ファーディナンド・ワイズ・ペック(Ferdinand Wythe Peck, 1848年-1924年)は、米国イリノイ州シカゴの富裕な実業家、慈善家でシカゴのオーディトリアム・ビルの財務を担ったことで最もよく知られている。1830年にロードアイランドからシカゴに移住し不動産で財をなしたメアリー・ケント・ペックとフィリップ・F.W.ペックのあいだに、末子として生れた。父の死後に兄弟とともにその財産を相続し、シカゴでも富裕な一族となった。

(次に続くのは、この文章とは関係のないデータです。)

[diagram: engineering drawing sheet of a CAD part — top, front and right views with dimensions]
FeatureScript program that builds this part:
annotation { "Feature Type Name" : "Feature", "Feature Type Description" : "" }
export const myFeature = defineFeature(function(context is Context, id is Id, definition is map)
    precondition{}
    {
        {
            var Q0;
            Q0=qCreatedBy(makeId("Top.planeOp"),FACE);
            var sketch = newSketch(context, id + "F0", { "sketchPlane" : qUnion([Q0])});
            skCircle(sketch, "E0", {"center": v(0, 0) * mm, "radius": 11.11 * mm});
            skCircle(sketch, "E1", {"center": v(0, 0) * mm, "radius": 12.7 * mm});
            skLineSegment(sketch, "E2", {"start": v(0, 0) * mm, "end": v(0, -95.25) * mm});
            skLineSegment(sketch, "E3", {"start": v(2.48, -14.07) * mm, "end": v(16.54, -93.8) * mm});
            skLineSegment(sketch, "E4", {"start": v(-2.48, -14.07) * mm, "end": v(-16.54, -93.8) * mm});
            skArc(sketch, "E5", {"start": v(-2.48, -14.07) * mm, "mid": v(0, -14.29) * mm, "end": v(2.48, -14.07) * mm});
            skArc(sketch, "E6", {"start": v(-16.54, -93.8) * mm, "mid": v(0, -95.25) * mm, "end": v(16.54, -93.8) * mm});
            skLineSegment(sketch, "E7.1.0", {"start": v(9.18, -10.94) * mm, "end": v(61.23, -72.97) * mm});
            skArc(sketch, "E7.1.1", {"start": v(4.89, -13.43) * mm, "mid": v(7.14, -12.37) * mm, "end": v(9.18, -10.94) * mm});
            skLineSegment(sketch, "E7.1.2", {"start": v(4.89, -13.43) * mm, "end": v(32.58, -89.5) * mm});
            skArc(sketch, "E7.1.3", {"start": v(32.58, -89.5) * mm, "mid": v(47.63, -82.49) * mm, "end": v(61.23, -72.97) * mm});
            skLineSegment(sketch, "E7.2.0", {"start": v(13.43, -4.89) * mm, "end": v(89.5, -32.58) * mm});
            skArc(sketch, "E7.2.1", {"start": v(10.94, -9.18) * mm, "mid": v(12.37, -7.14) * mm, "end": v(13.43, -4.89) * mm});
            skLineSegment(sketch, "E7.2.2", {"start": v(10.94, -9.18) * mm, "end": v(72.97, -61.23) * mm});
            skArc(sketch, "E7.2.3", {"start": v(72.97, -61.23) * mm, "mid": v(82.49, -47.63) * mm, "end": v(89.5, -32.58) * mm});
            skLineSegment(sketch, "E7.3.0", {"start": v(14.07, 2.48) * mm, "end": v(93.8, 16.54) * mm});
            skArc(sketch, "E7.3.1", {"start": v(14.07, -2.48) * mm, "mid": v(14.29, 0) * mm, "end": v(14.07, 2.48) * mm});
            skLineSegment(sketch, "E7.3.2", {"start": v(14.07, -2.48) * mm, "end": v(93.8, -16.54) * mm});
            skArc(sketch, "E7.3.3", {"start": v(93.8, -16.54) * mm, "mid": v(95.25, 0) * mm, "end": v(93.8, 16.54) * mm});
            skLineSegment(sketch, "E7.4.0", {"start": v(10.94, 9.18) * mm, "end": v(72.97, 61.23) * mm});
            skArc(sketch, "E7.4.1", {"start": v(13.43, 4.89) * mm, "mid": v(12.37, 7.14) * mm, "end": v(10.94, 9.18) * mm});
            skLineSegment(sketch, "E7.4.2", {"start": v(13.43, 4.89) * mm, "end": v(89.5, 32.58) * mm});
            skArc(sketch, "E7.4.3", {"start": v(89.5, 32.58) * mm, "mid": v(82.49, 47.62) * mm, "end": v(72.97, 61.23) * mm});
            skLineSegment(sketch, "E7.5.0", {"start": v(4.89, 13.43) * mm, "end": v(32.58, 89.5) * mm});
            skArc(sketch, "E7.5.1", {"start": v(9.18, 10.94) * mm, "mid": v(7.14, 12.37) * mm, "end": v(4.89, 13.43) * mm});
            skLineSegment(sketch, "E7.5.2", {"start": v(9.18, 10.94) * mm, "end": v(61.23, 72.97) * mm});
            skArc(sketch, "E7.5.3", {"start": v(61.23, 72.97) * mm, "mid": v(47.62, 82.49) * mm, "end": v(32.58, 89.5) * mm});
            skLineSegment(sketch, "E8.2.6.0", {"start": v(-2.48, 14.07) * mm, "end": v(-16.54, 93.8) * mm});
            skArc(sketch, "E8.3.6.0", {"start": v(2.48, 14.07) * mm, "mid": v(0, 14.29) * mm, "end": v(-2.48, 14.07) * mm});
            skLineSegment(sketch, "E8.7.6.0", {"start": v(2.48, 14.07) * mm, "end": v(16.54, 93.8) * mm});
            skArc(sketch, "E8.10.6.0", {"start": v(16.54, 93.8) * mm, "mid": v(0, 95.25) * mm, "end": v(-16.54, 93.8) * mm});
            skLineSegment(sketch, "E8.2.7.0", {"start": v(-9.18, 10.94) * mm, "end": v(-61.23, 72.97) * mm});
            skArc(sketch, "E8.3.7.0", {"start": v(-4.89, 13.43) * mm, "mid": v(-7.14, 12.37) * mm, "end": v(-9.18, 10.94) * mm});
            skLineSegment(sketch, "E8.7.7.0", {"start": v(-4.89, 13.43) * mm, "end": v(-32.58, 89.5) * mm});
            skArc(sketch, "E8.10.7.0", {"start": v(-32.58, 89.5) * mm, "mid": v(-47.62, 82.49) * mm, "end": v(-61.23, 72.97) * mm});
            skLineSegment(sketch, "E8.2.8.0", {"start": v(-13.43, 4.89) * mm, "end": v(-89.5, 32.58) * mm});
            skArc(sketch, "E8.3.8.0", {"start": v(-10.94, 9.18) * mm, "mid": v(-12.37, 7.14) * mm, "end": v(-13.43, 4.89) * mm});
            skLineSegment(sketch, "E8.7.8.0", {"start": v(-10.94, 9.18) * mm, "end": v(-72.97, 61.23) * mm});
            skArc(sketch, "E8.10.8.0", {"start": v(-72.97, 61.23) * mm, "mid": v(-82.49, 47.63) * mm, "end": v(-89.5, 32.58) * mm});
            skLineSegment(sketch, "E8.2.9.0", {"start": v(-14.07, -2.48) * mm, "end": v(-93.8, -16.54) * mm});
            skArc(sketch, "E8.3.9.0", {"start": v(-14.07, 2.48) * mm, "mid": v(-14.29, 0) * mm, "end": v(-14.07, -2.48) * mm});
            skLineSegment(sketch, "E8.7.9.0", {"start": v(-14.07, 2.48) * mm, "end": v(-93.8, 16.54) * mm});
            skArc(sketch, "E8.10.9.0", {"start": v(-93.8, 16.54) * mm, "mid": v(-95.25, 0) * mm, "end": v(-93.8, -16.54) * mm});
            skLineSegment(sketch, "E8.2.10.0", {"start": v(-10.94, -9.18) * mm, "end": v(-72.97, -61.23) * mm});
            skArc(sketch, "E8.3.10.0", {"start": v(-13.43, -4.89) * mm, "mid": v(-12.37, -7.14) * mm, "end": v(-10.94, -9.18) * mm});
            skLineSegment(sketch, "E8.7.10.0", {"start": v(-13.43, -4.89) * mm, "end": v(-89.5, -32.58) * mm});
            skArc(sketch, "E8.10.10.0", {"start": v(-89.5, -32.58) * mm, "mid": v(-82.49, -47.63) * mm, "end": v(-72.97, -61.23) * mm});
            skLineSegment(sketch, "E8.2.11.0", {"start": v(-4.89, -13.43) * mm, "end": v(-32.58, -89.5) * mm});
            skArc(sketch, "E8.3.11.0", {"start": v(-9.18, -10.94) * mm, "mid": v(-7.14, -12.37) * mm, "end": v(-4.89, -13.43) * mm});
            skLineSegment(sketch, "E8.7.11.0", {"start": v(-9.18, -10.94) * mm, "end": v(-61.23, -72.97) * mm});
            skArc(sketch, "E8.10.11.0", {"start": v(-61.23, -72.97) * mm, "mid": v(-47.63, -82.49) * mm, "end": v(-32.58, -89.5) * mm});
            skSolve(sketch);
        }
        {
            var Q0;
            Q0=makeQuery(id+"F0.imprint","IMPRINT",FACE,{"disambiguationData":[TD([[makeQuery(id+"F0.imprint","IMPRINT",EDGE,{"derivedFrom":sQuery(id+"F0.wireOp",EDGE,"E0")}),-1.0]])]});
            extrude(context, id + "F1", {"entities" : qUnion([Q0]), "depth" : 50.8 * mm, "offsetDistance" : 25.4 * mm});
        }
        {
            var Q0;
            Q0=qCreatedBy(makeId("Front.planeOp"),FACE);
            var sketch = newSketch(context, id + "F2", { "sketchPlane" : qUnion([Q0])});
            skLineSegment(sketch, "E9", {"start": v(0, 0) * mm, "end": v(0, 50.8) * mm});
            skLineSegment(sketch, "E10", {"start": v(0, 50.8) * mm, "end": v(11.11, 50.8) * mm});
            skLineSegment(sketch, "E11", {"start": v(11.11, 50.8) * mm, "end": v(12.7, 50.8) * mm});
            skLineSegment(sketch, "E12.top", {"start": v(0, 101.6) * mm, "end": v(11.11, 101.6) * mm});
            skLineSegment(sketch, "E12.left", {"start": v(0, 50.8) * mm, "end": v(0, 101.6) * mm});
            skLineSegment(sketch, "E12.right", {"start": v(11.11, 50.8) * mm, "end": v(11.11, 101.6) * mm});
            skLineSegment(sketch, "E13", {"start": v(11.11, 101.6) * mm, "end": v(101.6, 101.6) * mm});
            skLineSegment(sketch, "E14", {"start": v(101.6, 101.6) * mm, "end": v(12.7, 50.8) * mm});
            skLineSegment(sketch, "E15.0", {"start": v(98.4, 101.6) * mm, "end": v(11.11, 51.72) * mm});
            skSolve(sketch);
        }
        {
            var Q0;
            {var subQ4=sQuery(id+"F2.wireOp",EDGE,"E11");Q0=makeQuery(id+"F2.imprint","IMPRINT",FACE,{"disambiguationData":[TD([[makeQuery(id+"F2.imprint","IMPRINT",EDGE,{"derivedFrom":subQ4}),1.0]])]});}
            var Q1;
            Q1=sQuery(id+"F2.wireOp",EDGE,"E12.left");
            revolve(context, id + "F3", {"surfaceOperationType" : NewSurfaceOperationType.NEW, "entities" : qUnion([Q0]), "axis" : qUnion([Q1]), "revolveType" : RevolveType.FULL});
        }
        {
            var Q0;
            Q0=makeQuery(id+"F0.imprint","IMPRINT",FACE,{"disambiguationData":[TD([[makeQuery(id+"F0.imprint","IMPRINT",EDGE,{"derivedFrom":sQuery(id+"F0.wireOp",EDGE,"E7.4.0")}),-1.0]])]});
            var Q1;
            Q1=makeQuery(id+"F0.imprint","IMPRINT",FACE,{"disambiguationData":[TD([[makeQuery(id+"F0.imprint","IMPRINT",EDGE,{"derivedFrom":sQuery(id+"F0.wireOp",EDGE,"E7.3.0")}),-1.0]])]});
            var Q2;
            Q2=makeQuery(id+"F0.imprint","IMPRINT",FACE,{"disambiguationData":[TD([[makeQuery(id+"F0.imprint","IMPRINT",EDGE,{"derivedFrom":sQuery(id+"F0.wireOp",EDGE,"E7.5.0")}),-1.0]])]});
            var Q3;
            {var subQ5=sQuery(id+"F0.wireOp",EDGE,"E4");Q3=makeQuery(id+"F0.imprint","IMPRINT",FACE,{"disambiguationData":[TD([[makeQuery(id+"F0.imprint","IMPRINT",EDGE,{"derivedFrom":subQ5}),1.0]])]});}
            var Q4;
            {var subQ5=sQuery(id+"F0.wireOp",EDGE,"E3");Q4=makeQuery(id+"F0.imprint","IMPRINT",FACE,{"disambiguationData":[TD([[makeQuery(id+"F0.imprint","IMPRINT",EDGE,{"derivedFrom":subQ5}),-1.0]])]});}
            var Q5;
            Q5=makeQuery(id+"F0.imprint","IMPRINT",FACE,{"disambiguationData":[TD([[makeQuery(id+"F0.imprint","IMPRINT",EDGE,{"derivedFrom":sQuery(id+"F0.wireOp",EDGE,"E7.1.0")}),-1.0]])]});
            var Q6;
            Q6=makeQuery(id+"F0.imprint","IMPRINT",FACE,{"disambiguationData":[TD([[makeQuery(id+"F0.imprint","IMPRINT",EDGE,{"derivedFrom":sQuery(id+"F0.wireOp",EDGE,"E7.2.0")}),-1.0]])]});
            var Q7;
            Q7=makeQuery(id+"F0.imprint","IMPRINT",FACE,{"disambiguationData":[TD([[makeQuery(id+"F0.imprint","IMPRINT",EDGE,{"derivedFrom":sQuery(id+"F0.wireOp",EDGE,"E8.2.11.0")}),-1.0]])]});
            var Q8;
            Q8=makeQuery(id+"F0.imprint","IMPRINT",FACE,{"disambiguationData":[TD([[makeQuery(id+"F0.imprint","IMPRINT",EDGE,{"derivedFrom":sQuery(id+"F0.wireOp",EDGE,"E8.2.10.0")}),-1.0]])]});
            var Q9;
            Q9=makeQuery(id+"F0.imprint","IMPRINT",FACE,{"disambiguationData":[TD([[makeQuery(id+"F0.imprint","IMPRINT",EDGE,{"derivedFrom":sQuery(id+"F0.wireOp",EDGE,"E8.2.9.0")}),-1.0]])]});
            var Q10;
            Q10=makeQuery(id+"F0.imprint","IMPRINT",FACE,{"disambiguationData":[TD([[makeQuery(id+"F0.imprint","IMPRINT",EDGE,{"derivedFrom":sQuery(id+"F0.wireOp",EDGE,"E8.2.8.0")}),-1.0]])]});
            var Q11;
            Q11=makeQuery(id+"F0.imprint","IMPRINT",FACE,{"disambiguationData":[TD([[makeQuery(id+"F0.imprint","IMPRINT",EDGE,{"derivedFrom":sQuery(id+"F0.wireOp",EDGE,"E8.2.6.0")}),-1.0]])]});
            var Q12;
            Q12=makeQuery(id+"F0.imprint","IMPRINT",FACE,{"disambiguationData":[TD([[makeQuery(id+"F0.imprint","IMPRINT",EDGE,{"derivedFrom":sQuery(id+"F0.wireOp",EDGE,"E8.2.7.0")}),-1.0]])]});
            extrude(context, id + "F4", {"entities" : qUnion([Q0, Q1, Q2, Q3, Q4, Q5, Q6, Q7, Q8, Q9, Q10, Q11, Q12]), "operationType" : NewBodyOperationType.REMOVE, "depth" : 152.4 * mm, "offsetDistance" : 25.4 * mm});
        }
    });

ファーディナンドは公徳心の持主でシカゴの多くのプロジェクトにかかわった。またイリノイ人道者協会の設立者であり、教育委員会の一人としても市政に関わっている。さらには芸術のパトロンでもあり、とりわけ労働者階級がハイアートに接することができないかに関心があり、そのために彼は1885年にシカゴ・グランド・オペラ・フェスティヴァルを組織したのである。

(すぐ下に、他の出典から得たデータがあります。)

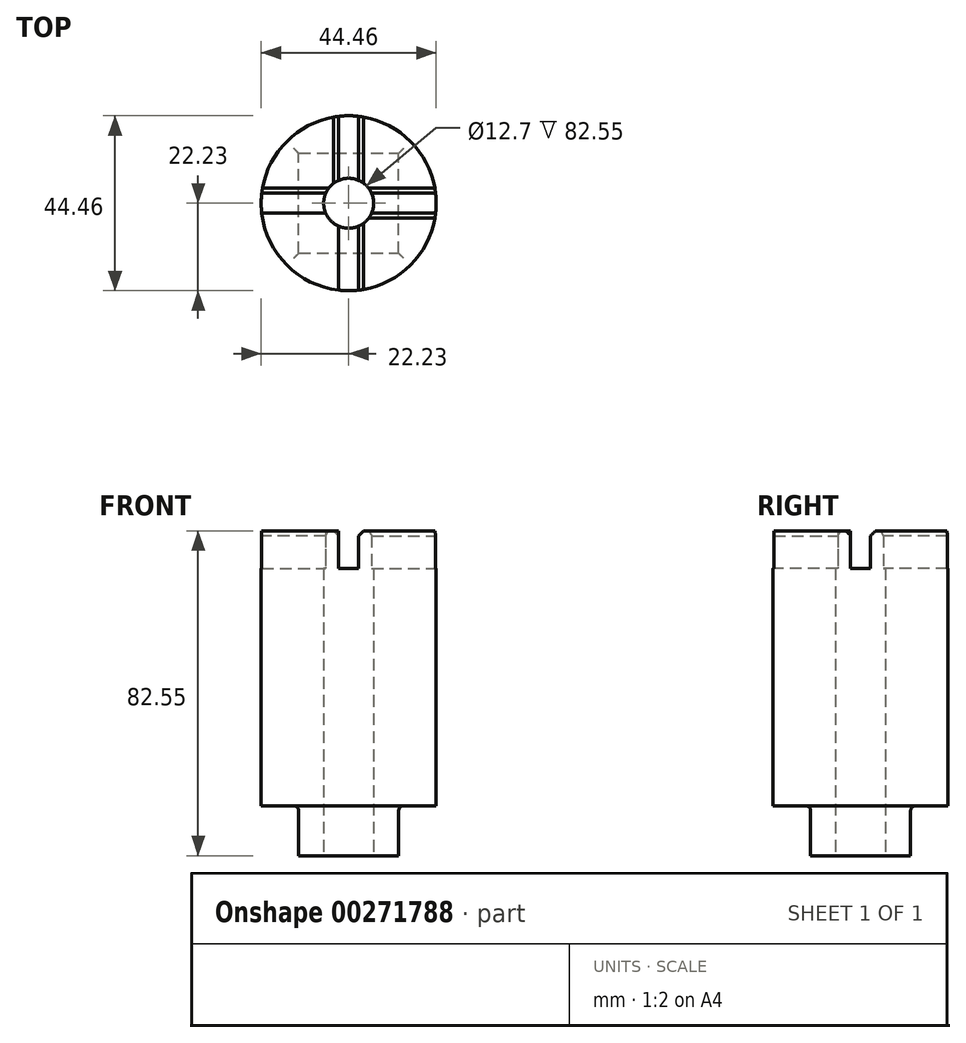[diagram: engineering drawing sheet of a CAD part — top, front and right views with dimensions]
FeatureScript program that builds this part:
annotation { "Feature Type Name" : "Feature", "Feature Type Description" : "" }
export const myFeature = defineFeature(function(context is Context, id is Id, definition is map)
    precondition{}
    {
        {
            var Q0;
            Q0=qCreatedBy(makeId("Top.planeOp"),FACE);
            var sketch = newSketch(context, id + "F0", { "sketchPlane" : qUnion([Q0])});
            skCircle(sketch, "E0", {"center": v(0, 0) * mm, "radius": 22.23 * mm});
            skSolve(sketch);
        }
        {
            var Q0;
            Q0=makeQuery(id+"F0.imprint","IMPRINT",FACE,{"disambiguationData":[TD([[makeQuery(id+"F0.imprint","IMPRINT",EDGE,{"derivedFrom":sQuery(id+"F0.wireOp",EDGE,"E0")}),1.0]])]});
            extrude(context, id + "F1", {"entities" : qUnion([Q0]), "depth" : 82.55 * mm});
        }
        {
            var Q0;
            Q0=makeQuery(id+"F1.opExtrude","CAP_FACE",FACE,{"disambiguationData":[OSD([sQuery(id+"F0.wireOp",EDGE,"E0")])],"isStart":false});
            var sketch = newSketch(context, id + "F2", { "sketchPlane" : qUnion([Q0])});
            skLineSegment(sketch, "E1", {"start": v(-2.54, 22.08) * mm, "end": v(-2.54, 2.54) * mm});
            skLineSegment(sketch, "E2", {"start": v(2.54, 22.08) * mm, "end": v(2.54, 2.54) * mm});
            skLineSegment(sketch, "E3", {"start": v(-22.08, 2.54) * mm, "end": v(-2.54, 2.54) * mm});
            skLineSegment(sketch, "E4", {"start": v(-22.08, -2.54) * mm, "end": v(-2.54, -2.54) * mm});
            skLineSegment(sketch, "E5.trimOffspring", {"start": v(-2.54, -2.54) * mm, "end": v(-2.54, -22.08) * mm});
            skLineSegment(sketch, "E6.trimOffspring", {"start": v(2.54, 2.54) * mm, "end": v(22.08, 2.54) * mm});
            skLineSegment(sketch, "E7.trimOffspring", {"start": v(2.54, -2.54) * mm, "end": v(2.54, -22.08) * mm});
            skLineSegment(sketch, "E8.trimOffspring", {"start": v(2.54, -2.54) * mm, "end": v(22.08, -2.54) * mm});
            skArc(sketch, "E9", {"start": v(-22.08, 2.54) * mm, "mid": v(-22.23, 0) * mm, "end": v(-22.08, -2.54) * mm});
            skArc(sketch, "E10.trimOffspring", {"start": v(2.54, 22.08) * mm, "mid": v(0, 22.23) * mm, "end": v(-2.54, 22.08) * mm});
            skArc(sketch, "E11.trimOffspring", {"start": v(22.08, -2.54) * mm, "mid": v(22.22, 0) * mm, "end": v(22.08, 2.54) * mm});
            skArc(sketch, "E12.trimOffspring", {"start": v(-2.54, -22.08) * mm, "mid": v(0, -22.23) * mm, "end": v(2.54, -22.08) * mm});
            skSolve(sketch);
        }
        {
            var Q0;
            Q0=makeQuery(id+"F2.imprint","IMPRINT",FACE,{"disambiguationData":[TD([[makeQuery(id+"F2.imprint","IMPRINT",EDGE,{"derivedFrom":sQuery(id+"F2.wireOp",EDGE,"E1")}),1.0]])]});
            extrude(context, id + "F3", {"entities" : qUnion([Q0]), "operationType" : NewBodyOperationType.REMOVE, "oppositeDirection" : true, "depth" : 9.52 * mm});
        }
        {
            var Q0;
            Q0=makeQuery(id+"F3.boolean.opBoolean","COPY",EDGE,{"derivedFrom":makeQuery(id+"F3.opExtrude","CAP_EDGE",EDGE,{"disambiguationData":[OSD([sQuery(id+"F2.wireOp",EDGE,"E3")])],"isStart":true})});
            var Q1;
            Q1=makeQuery(id+"F3.boolean.opBoolean","COPY",EDGE,{"derivedFrom":makeQuery(id+"F3.opExtrude","CAP_EDGE",EDGE,{"disambiguationData":[OSD([sQuery(id+"F2.wireOp",EDGE,"E1")])],"isStart":true})});
            var Q2;
            Q2=makeQuery(id+"F3.boolean.opBoolean","COPY",EDGE,{"derivedFrom":makeQuery(id+"F3.opExtrude","CAP_EDGE",EDGE,{"disambiguationData":[OSD([sQuery(id+"F2.wireOp",EDGE,"E2")])],"isStart":true})});
            var Q3;
            Q3=makeQuery(id+"F3.boolean.opBoolean","COPY",EDGE,{"derivedFrom":makeQuery(id+"F3.opExtrude","CAP_EDGE",EDGE,{"disambiguationData":[OSD([sQuery(id+"F2.wireOp",EDGE,"E6.trimOffspring")])],"isStart":true})});
            var Q4;
            Q4=makeQuery(id+"F3.boolean.opBoolean","COPY",EDGE,{"derivedFrom":makeQuery(id+"F3.opExtrude","CAP_EDGE",EDGE,{"disambiguationData":[OSD([sQuery(id+"F2.wireOp",EDGE,"E8.trimOffspring")])],"isStart":true})});
            var Q5;
            Q5=makeQuery(id+"F3.boolean.opBoolean","COPY",EDGE,{"derivedFrom":makeQuery(id+"F3.opExtrude","CAP_EDGE",EDGE,{"disambiguationData":[OSD([sQuery(id+"F2.wireOp",EDGE,"E7.trimOffspring")])],"isStart":true})});
            var Q6;
            Q6=makeQuery(id+"F3.boolean.opBoolean","COPY",EDGE,{"derivedFrom":makeQuery(id+"F3.opExtrude","CAP_EDGE",EDGE,{"disambiguationData":[OSD([sQuery(id+"F2.wireOp",EDGE,"E5.trimOffspring")])],"isStart":true})});
            var Q7;
            Q7=makeQuery(id+"F3.boolean.opBoolean","COPY",EDGE,{"derivedFrom":makeQuery(id+"F3.opExtrude","CAP_EDGE",EDGE,{"disambiguationData":[OSD([sQuery(id+"F2.wireOp",EDGE,"E4")])],"isStart":true})});
            chamfer(context, id + "F4", {"entities" : qUnion([Q0, Q1, Q2, Q3, Q4, Q5, Q6, Q7]), "width" : 1.27 * mm, "tangentPropagation" : true});
        }
        {
            var Q0;
            Q0=makeQuery(id+"F1.opExtrude","CAP_FACE",FACE,{"disambiguationData":[OSD([sQuery(id+"F0.wireOp",EDGE,"E0")])],"isStart":true});
            var sketch = newSketch(context, id + "F5", { "sketchPlane" : qUnion([Q0])});
            skLineSegment(sketch, "E13.bottom", {"start": v(-12.7, 12.7) * mm, "end": v(12.7, 12.7) * mm});
            skLineSegment(sketch, "E13.top", {"start": v(-12.7, -12.7) * mm, "end": v(12.7, -12.7) * mm});
            skLineSegment(sketch, "E13.left", {"start": v(-12.7, 12.7) * mm, "end": v(-12.7, -12.7) * mm});
            skLineSegment(sketch, "E13.right", {"start": v(12.7, 12.7) * mm, "end": v(12.7, -12.7) * mm});
            skSolve(sketch);
        }
        {
            var Q0;
            Q0=makeQuery(id+"F5.imprint","IMPRINT",FACE,{"disambiguationData":[TD([[makeQuery(id+"F5.imprint","IMPRINT",EDGE,{"derivedFrom":sQuery(id+"F5.wireOp",EDGE,"E13.bottom")}),1.0]])]});
            extrude(context, id + "F6", {"entities" : qUnion([Q0]), "operationType" : NewBodyOperationType.REMOVE, "oppositeDirection" : true, "depth" : 12.7 * mm});
        }
        {
            var Q0;
            Q0=makeQuery(id+"F6.boolean.opBoolean","COPY",EDGE,{"derivedFrom":makeQuery(id+"F6.opExtrude","CAP_EDGE",EDGE,{"disambiguationData":[OSD([sQuery(id+"F5.wireOp",EDGE,"E13.top")])],"isStart":false})});
            var Q1;
            Q1=makeQuery(id+"F6.boolean.opBoolean","COPY",EDGE,{"derivedFrom":makeQuery(id+"F6.opExtrude","CAP_EDGE",EDGE,{"disambiguationData":[OSD([sQuery(id+"F5.wireOp",EDGE,"E13.right")])],"isStart":false})});
            var Q2;
            Q2=makeQuery(id+"F6.boolean.opBoolean","COPY",EDGE,{"derivedFrom":makeQuery(id+"F6.opExtrude","CAP_EDGE",EDGE,{"disambiguationData":[OSD([sQuery(id+"F5.wireOp",EDGE,"E13.left")])],"isStart":false})});
            var Q3;
            Q3=makeQuery(id+"F6.boolean.opBoolean","COPY",EDGE,{"derivedFrom":makeQuery(id+"F6.opExtrude","CAP_EDGE",EDGE,{"disambiguationData":[OSD([sQuery(id+"F5.wireOp",EDGE,"E13.bottom")])],"isStart":false})});
            fillet(context, id + "F7", {"entities" : qUnion([Q0, Q1, Q2, Q3]), "radius" : 1.27 * mm, "tangentPropagation" : true, "allowEdgeOverflow" : false});
        }
        {
            var Q0;
            Q0=makeQuery(id+"F1.opExtrude","CAP_FACE",FACE,{"disambiguationData":[OSD([sQuery(id+"F0.wireOp",EDGE,"E0")])],"isStart":true});
            var sketch = newSketch(context, id + "F8", { "sketchPlane" : qUnion([Q0])});
            skCircle(sketch, "E14", {"center": v(0, 0) * mm, "radius": 6.35 * mm});
            skSolve(sketch);
        }
        {
            var Q0;
            Q0=makeQuery(id+"F8.imprint","IMPRINT",FACE,{"disambiguationData":[TD([[makeQuery(id+"F8.imprint","IMPRINT",EDGE,{"derivedFrom":sQuery(id+"F8.wireOp",EDGE,"E14")}),1.0]])]});
            extrude(context, id + "F9", {"entities" : qUnion([Q0]), "operationType" : NewBodyOperationType.REMOVE, "endBound" : BoundingType.THROUGH_ALL, "oppositeDirection" : true, "depth" : 25.4 * mm});
        }
    });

このフェスティヴァルからさらに自らの理想を最も永続的に表現的できないかを模索し始め、ヘイマーケット事件直後、ジ・オーディトリアム・ビルとなるものについて本格的な計画を練り始める。この理想を実現するためにダンクマール・アドラーとルイス・サリヴァンに仕事を依頼したが、もともとこの二人にはグランド・オペラ・フェスティヴァルの空間を任せた間柄であった。この建物の嚆矢となりかつ中心となるヴィジョンをペックは提供し、最終的にこの建物は彼と建築家たちの理想を反映するものとなる。
シカゴ南西部には今も彼の名を冠した小学校が存続する。